• DIRECTIVE 1:
According to the passage on the Cardinals' roster, who is the only offensive player signed beyond this season?
• DIRECTIVE 2:
In the collected data listing, retype the part that opens with the line containing "ciones e instituciones" and closes with the line containing "qué podemos ayudarle?", including both of those lines.

• EXCERPTED PASSAGE:
Right now the Cardinals are in position for a team makeover. It’s probably a situation that John Mozeliak has quietly drooled over since he became the Cardinals GM. A chance to make the Cardinals his team, instead of holding onto the successful members of the past. Matt Holliday is the only offensive player signed beyond this season. Chris Carpenter and Adam Wainwright have two more years left. Jaime Garcia is the only pitcher than goes beyond 2013.

The build from within philosophy is now completely dedicated to now that Pujols has left.

Pujols’ departure also opens up some serious payroll room. I am a fan of bringing back Skip Schumaker to play second base. He’s one of the better hitters on the team and made huge strides defensively last year, but it seems if he does come back he will be relegated to a utility role.

They will need to spend on one or two players, but who will it be. Most of your players who are considered top-tier candidates are on the decline of their careers, have been plagued by injury, or both. The best value players have already made their departure from the market.

Collected data:
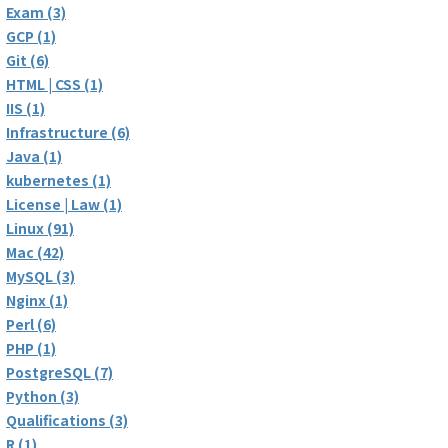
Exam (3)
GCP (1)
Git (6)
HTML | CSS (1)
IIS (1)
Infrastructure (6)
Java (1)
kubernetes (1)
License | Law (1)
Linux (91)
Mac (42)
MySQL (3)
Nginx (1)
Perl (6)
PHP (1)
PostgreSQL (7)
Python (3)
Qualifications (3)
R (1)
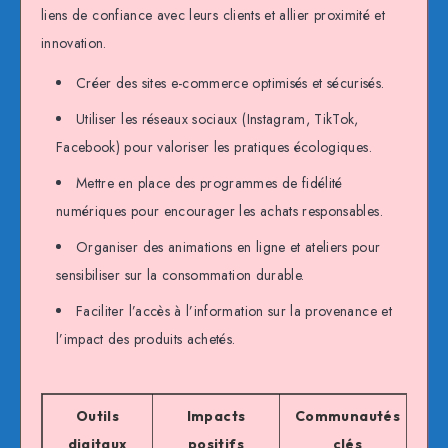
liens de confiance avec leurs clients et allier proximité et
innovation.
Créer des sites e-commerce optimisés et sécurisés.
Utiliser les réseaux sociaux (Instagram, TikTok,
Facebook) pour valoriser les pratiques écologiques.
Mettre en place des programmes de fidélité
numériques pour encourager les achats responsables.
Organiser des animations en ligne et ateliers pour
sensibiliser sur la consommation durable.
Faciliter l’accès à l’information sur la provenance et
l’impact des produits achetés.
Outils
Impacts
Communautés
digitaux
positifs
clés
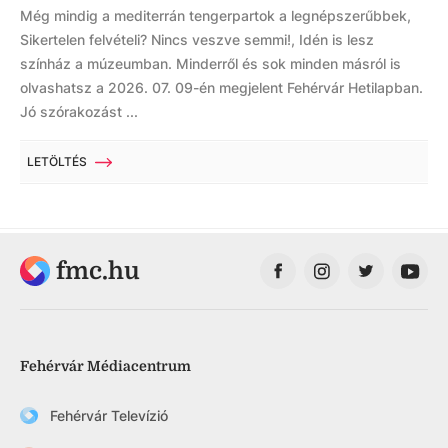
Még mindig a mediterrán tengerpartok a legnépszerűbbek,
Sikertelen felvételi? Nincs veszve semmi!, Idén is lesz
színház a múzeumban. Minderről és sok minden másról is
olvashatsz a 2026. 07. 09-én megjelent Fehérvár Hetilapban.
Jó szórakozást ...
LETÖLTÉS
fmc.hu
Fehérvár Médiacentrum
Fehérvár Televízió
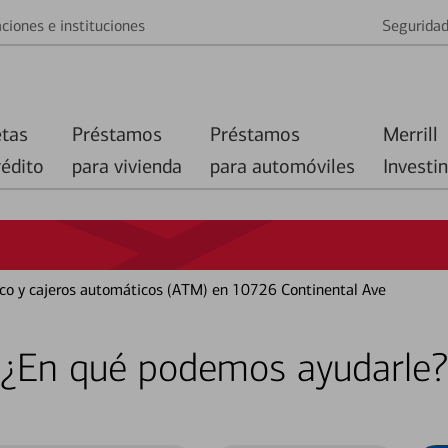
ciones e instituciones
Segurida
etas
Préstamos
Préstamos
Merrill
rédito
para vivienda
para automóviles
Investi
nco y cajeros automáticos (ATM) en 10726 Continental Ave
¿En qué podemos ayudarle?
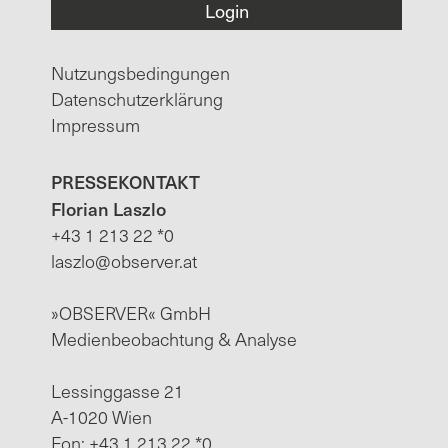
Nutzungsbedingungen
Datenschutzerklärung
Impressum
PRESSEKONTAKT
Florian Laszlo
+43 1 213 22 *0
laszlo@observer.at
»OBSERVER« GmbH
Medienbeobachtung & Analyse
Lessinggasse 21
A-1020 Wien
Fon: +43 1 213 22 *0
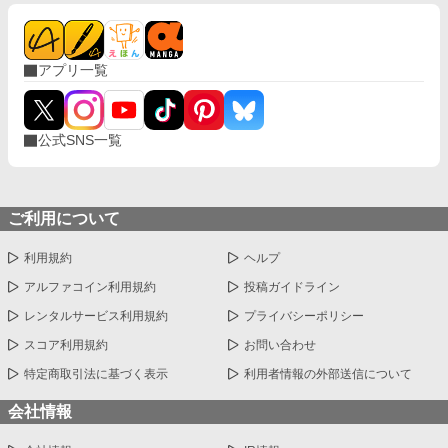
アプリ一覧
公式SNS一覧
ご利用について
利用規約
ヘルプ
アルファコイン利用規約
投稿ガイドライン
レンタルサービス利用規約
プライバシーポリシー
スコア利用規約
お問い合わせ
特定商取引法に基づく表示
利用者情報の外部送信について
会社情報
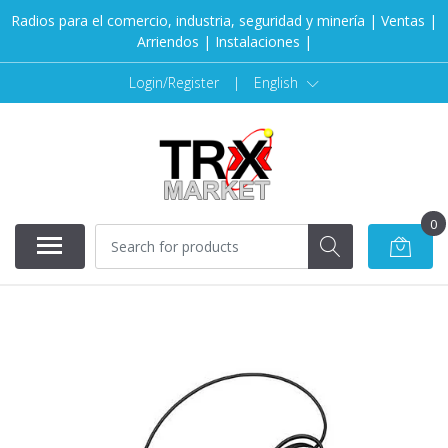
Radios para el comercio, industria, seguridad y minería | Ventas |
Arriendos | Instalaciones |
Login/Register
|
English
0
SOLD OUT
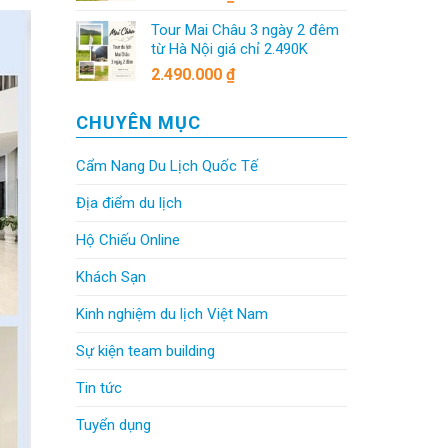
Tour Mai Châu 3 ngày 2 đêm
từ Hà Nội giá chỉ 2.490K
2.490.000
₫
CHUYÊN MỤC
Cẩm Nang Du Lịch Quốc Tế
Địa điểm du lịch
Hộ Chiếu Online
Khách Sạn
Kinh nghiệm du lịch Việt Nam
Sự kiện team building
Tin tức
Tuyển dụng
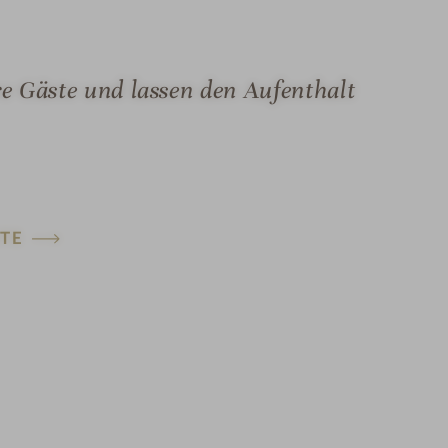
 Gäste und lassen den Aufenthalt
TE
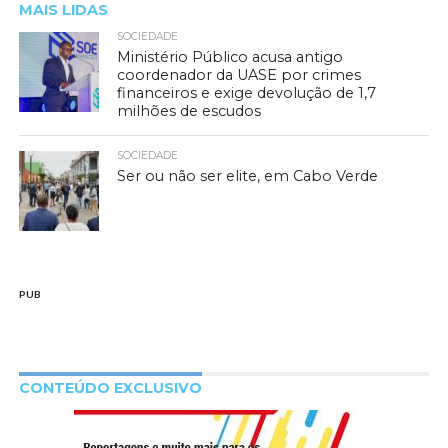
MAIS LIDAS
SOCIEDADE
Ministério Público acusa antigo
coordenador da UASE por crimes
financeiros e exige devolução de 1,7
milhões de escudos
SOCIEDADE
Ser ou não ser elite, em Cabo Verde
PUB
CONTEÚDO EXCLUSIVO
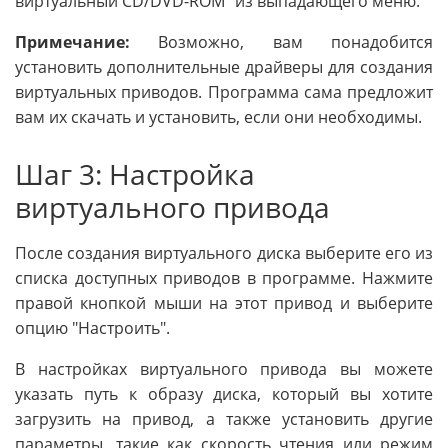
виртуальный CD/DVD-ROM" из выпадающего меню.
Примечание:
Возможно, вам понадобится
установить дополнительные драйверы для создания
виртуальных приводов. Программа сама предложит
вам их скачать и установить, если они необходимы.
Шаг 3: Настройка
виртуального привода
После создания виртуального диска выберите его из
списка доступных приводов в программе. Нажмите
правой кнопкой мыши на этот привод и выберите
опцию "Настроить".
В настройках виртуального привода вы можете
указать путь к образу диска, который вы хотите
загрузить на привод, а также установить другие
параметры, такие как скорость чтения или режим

• OUTPUT 1:
Matt Holliday

• OUTPUT 2:
ciones e instituciones
Segurida
etas
Préstamos
Préstamos
Merrill
rédito
para vivienda
para automóviles
Investi
nco y cajeros automáticos (ATM) en 10726 Continental Ave
¿En qué podemos ayudarle?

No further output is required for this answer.